Start of RECORDS FOR THE EXERCISE
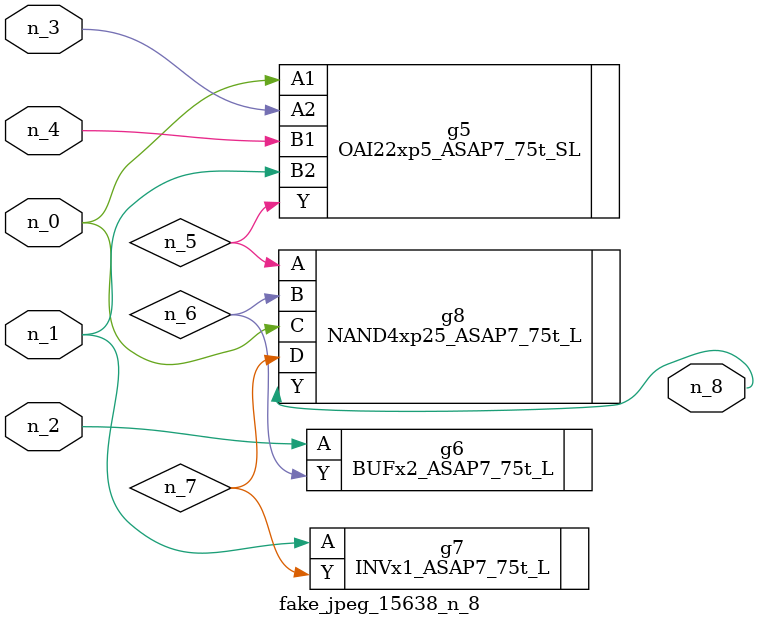
<source format=v>
module fake_jpeg_15638_n_8 (n_3, n_2, n_1, n_0, n_4, n_8);

input n_3;
input n_2;
input n_1;
input n_0;
input n_4;

output n_8;

wire n_6;
wire n_5;
wire n_7;

OAI22xp5_ASAP7_75t_SL g5 ( 
.A1(n_0),
.A2(n_3),
.B1(n_4),
.B2(n_1),
.Y(n_5)
);

BUFx2_ASAP7_75t_L g6 ( 
.A(n_2),
.Y(n_6)
);

INVx1_ASAP7_75t_L g7 ( 
.A(n_1),
.Y(n_7)
);

NAND4xp25_ASAP7_75t_L g8 ( 
.A(n_5),
.B(n_6),
.C(n_0),
.D(n_7),
.Y(n_8)
);


endmodule
</source>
End of RECORDS FOR THE EXERCISE
**TASK TO COMPLETE**
On how many lines of the data does "input" appear? Give only that number.

**SOLUTION TO THE EXERCISE**
5